Macron pensi a restituirci i terroristi e gli assassini che la Francia accoglie da troppi anni, poi ne riparliamo”, tuona Salvini, che poi torna a dichiarare il suo amore per Berlino: “Tra Francia e Germania scelgo la Germania tutta la vita”.

Giggino e Dibba intanto fanno un giro a Parigi, dove incontrano senza fortuna alcuni rappresentanti dell’ala dura dei Gilet Gialli.

E si arriva a oggi, con la giornata che si apre con una polemica contro la Francia che ritarda i treni: “Sempre più frequentemente alcuni agenti salgono a bordo dei treni italiani, a Modane, per operazioni di controllo che tengono fermi i convogli. Il risultato sono forti ritardi che danneggiano i viaggiatori e le imprese”, denunciano fonti del Viminale.

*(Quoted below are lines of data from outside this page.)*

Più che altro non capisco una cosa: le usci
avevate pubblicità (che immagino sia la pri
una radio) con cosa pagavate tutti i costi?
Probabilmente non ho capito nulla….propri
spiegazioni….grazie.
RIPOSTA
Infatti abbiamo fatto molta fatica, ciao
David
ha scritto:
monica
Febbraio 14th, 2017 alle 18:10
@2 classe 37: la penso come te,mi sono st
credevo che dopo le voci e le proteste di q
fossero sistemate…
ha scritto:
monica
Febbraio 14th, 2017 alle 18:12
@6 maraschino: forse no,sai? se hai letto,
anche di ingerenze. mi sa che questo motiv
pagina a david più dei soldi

Poco dopo arriva la notizia che Parigi ha richiamato il suo ambasciatore in Italia, perché “la Francia è stata, da vari mesi, oggetto di accuse ripetute, di attacchi senza fondamento, di dichiarazioni oltraggiose che tutti conoscono e hanno presenti. Questo non ha precedenti, dalla fine della guerra. Avere disaccordi è una cosa, strumentalizzare la relazione a fini elettorali è un’altra cosa. Le ultime ingerenze costituiscono una provocazione aggiuntiva e inaccettabile”.

Gongola il sottosegretario pentastellato agli Esteri, Manlio Di Stefano, per l’obiettivo raggiunto: “Nessuna crisi diplomatica, almeno da parte nostra. La loro semmai è una provocazione. Erano abituati ad avere sudditi in Italia, certo che ora notano la differenza”.

Isterie di una lunga, lunghissima campagna elettorale.